> [RECORDS PROVIDED]:
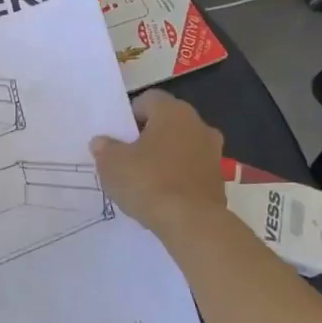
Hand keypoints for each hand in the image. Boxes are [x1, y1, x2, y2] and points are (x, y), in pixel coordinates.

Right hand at [90, 93, 228, 234]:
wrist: (192, 223)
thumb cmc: (148, 181)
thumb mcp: (111, 163)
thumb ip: (105, 148)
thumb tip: (102, 142)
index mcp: (172, 112)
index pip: (149, 99)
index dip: (131, 115)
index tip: (119, 136)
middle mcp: (198, 125)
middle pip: (168, 122)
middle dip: (149, 136)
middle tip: (129, 156)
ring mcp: (213, 153)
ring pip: (182, 146)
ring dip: (165, 156)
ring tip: (144, 178)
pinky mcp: (219, 179)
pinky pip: (192, 169)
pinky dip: (178, 176)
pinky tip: (162, 195)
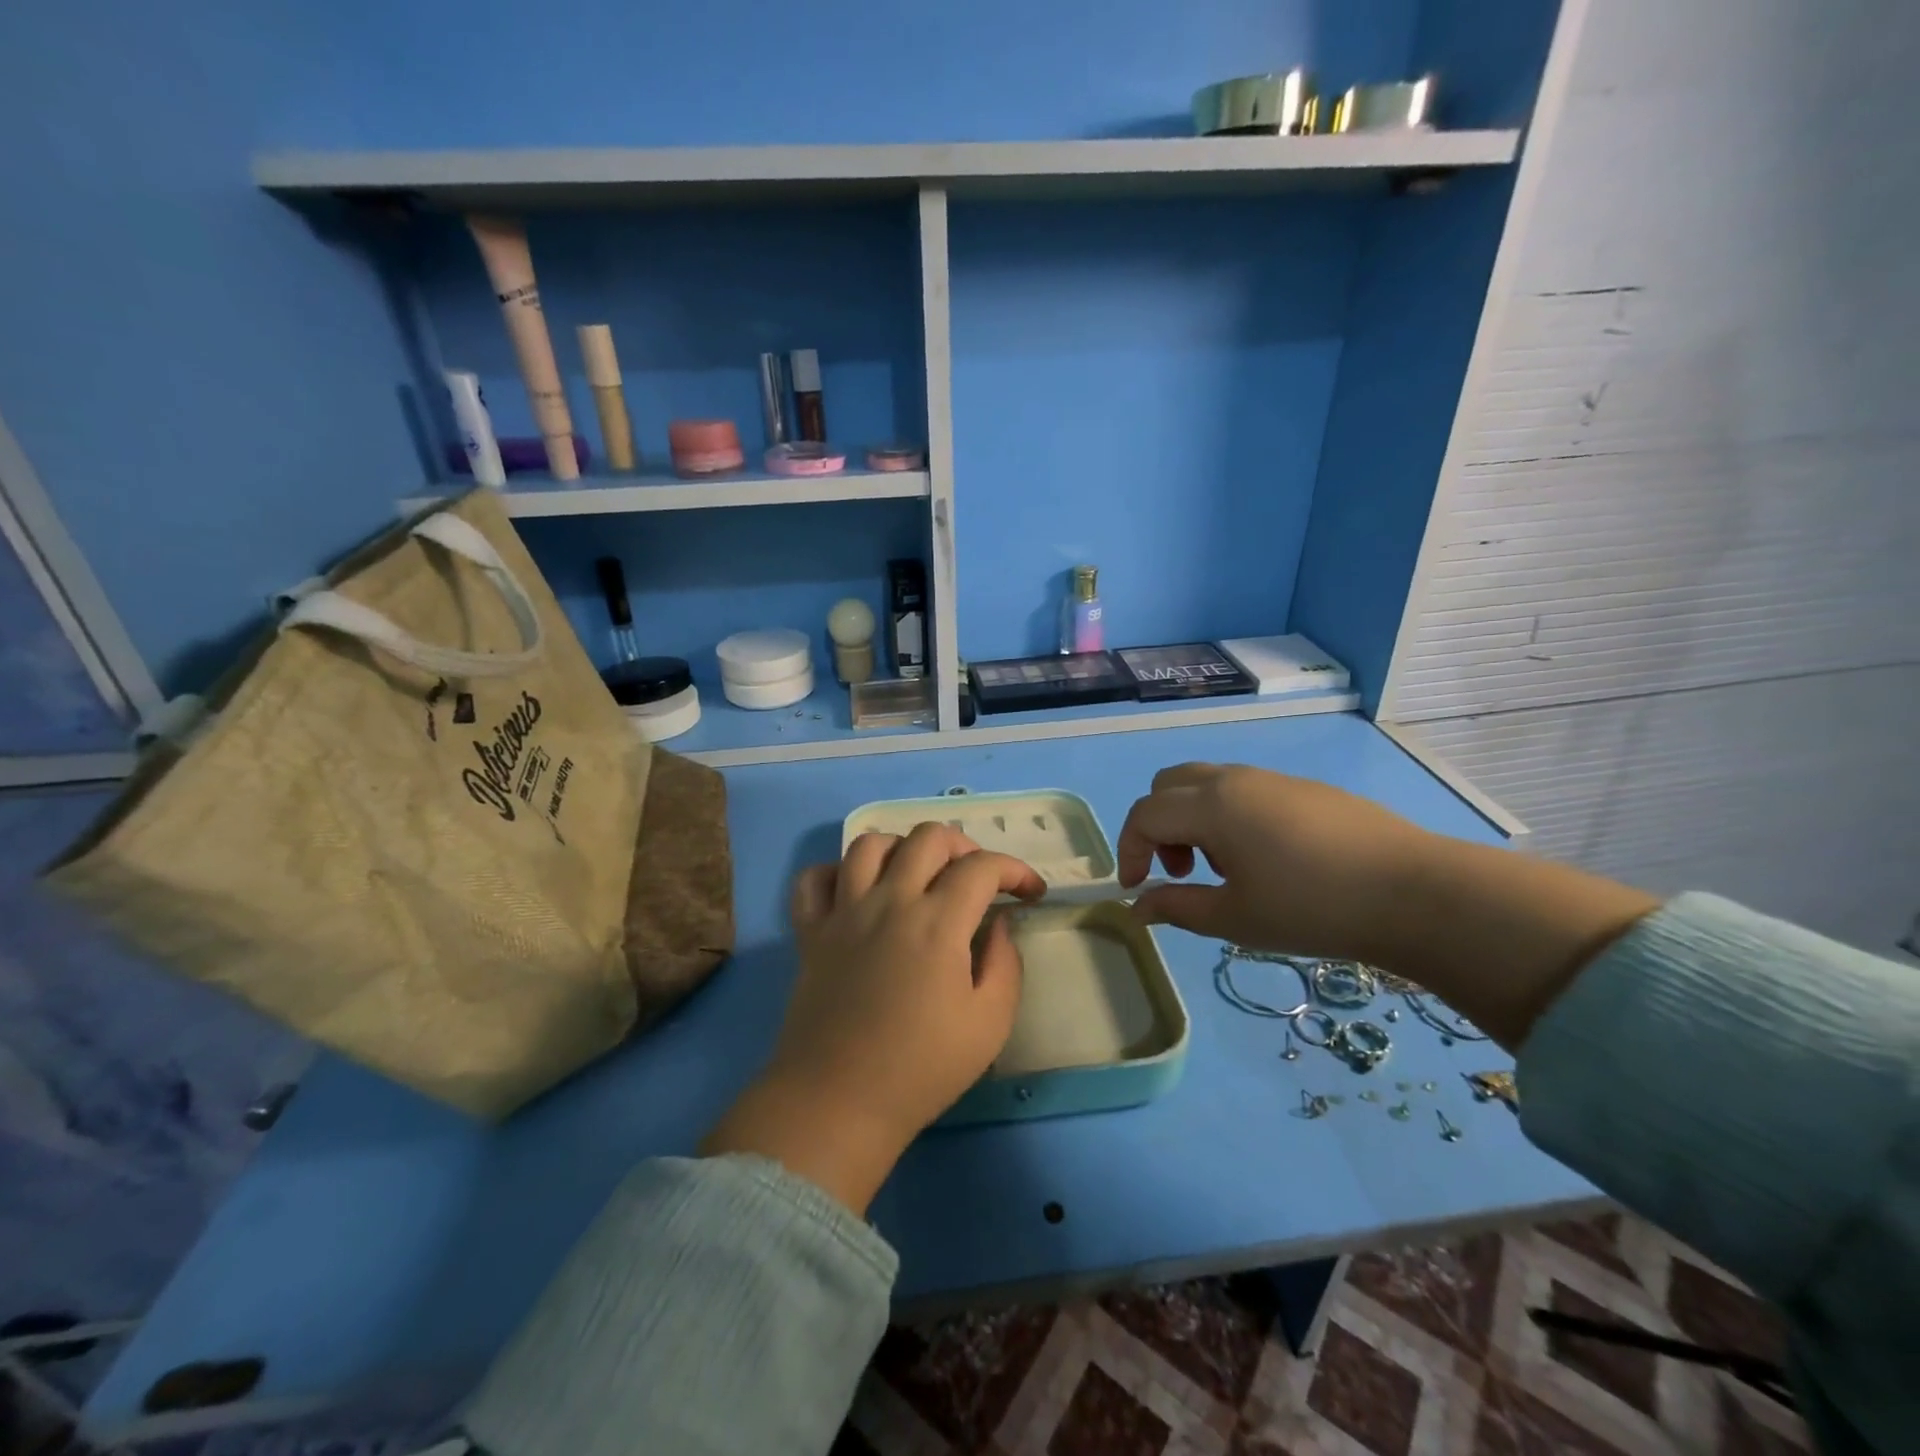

> [WHAT YOU ARE ASKED TO DO]: For each line above that contains "pinky", make a copy.

> [EXERCISE ANSWER]:
pinky mcp: (219, 179)
pinky pip: (192, 169)
pinky dip: (178, 176)
pinky tip: (162, 195)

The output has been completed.